Le mécontentement social persistait en Bosnie, où d'importantes archives ottomanes ont été touchées en fin de semaine par un incendie à Sarajevo au cours de manifestations d'une ampleur sans précédent depuis la guerre intercommunautaire de 1992-95.

Lundi, quelques centaines de manifestants ont de nouveau défilé dans les rues de Sarajevo pour réclamer la démission du gouvernement de l'entité croato-musulmane, qui ensemble avec une entité serbe, forment la Bosnie après le conflit qui a fait 100 000 morts.

«Les tribunaux et la police protègent les bandits au pouvoir», pouvait-on lire sur une pancarte.

D'autres manifestations ont rassemblé des centaines de personnes à Brcko, Tuzla et Bihac, Bugojno ainsi qu'à Vitez et Mostar.

Vendredi, lorsque les manifestations les plus violentes ont eu lieu, «un dépôt des archives, celui qui abrite les plus anciens documents couvrant la période entre l'Empire ottoman et la fin de la Seconde guerre mondiale a été touché par les flammes», a-t-on indiqué lundi de source officielle.

Une commission est en train d'évaluer l'étendue des dégâts.

Sous la pression de la rue, depuis le début mercredi de ces manifestations, les chefs de quatre administrations régionales de la Fédération croato-musulmane ont présenté leur démission.

L'accord de paix de Dayton a imposé à la Bosnie des institutions politiques extrêmement compliquées, au sein desquelles le pouvoir est partagé entre Musulmans, Serbes et Croates et les décisions, pour être prises, requièrent l'accord des trois communautés.

L'entité croato-musulmane est formée de dix cantons, chacun avec son propre gouvernement. Cette administration est pléthorique avec quelque 180 000 salariés pour un pays de 3,8 millions d'habitants.

Dimanche, plusieurs dirigeants et partis politiques ont appelé à l'organisation d'élections législatives anticipées pour calmer la gronde populaire.

Normalement, ces élections doivent avoir lieu en octobre.

Parti de Tuzla, jadis la plus importante ville industrielle de Bosnie, où des milliers de salariés se sont retrouvés au chômage à cause des échecs en série des privatisations de leurs usines, le mouvement a gagné la capitale et plusieurs autres grandes villes.

Il s'agit toutefois des agglomérations où les Musulmans sont majoritaires. Le mouvement n'a pas embrasé les régions peuplées par des Serbes et des Croates. Sauf à Mostar, une ville divisée entre Croates et Musulmans, où des manifestants des deux communautés ont saccagé vendredi ensemble l'immeuble abritant les autorités régionales.
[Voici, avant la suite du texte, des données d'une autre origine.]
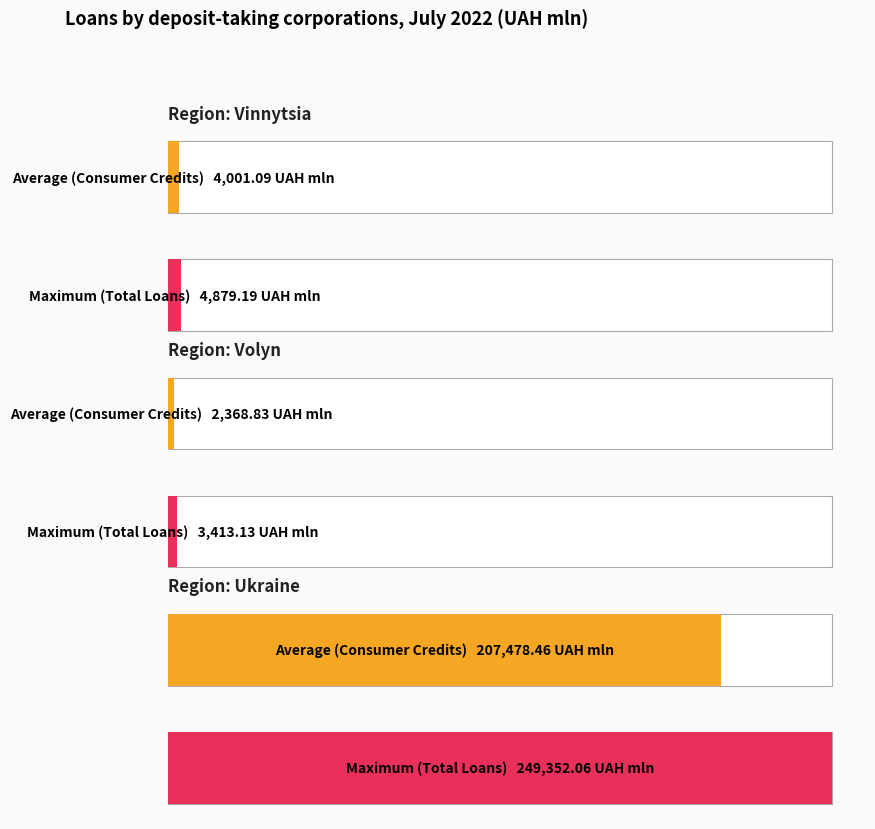

Which series has the widest spread of values?

Total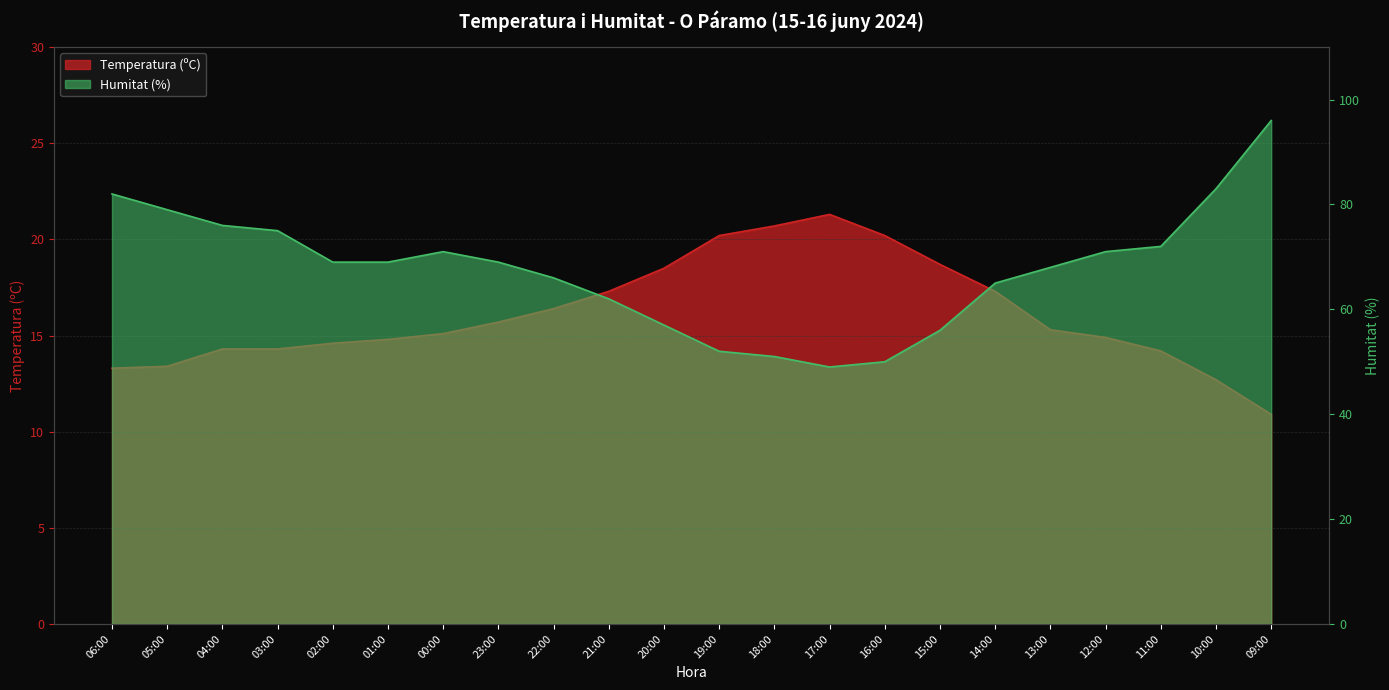

What value does the Humitat (%) series have at 19:00?

52.0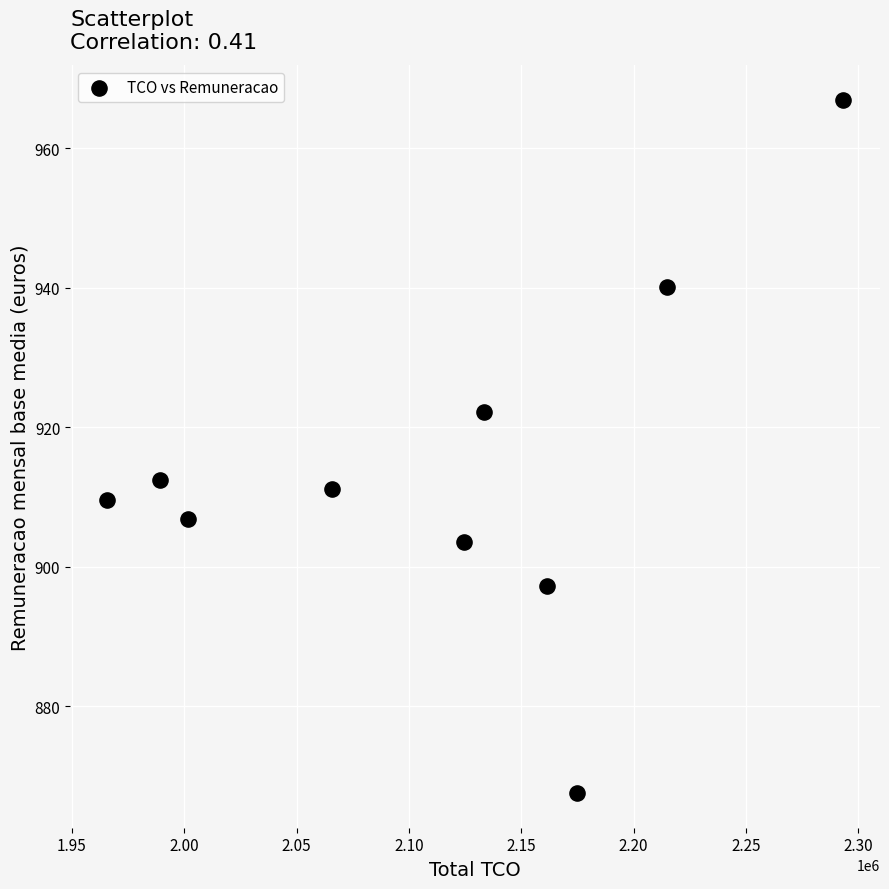

What is the average Y value?

913.8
Quelle que soit la date des prochaines législatives, les violences de vendredi qui ont surpris et choqué les Bosniens ont alimenté les dissensions entre les principaux partis musulmans.

Ainsi, Bakir Izetbegovic, le dirigeant du principal parti musulman (SDA), a accusé le ministre de la Sécurité, Fahrudin Radoncic, et leader d'une autre formation alliée au pouvoir, de n'avoir pas mis en place un dispositif pour protéger les institutions de l'État.

«Est-ce qu'il qu'il est le président d'un parti que cette situation arrangerait (...) ou bien est-il le ministre de la Sécurité qui doit agir pour protéger les édifices et les gens?», s'est interrogé M. Izetbegovic à l'adresse de son adversaire.

Ancien homme d'affaires entré dans la politique il y a quatre ans, M. Radoncic, leader de l'Union pour un meilleur avenir (SBB), s'est défendu en assurant que la mise en place d'un dispositif pour coordonner les forces de police ne relevait pas de ses prérogatives

Il n'a pas hésité à exprimer son soutien aux manifestants en dénonçant «un pouvoir incompétent qui dirige depuis vingt ans» la Bosnie.

«J'avais dit il y a quelques mois que si l'État ne provoque pas un tsunami contre la corruption, alors on va avoir un tsunami citoyen. Et bien, c'est ce qui s'est passé», a-t-il ajouté.

L'analyste politique Srecko Latal estime toutefois qu'aucune force politique ne se trouve derrière ces manifestations.

«Le principal message que cette violence a envoyé est que les citoyens en ont assez de la classe politique et qu'ils ne font aucune différence entre les partis politiques», dit M. Latal.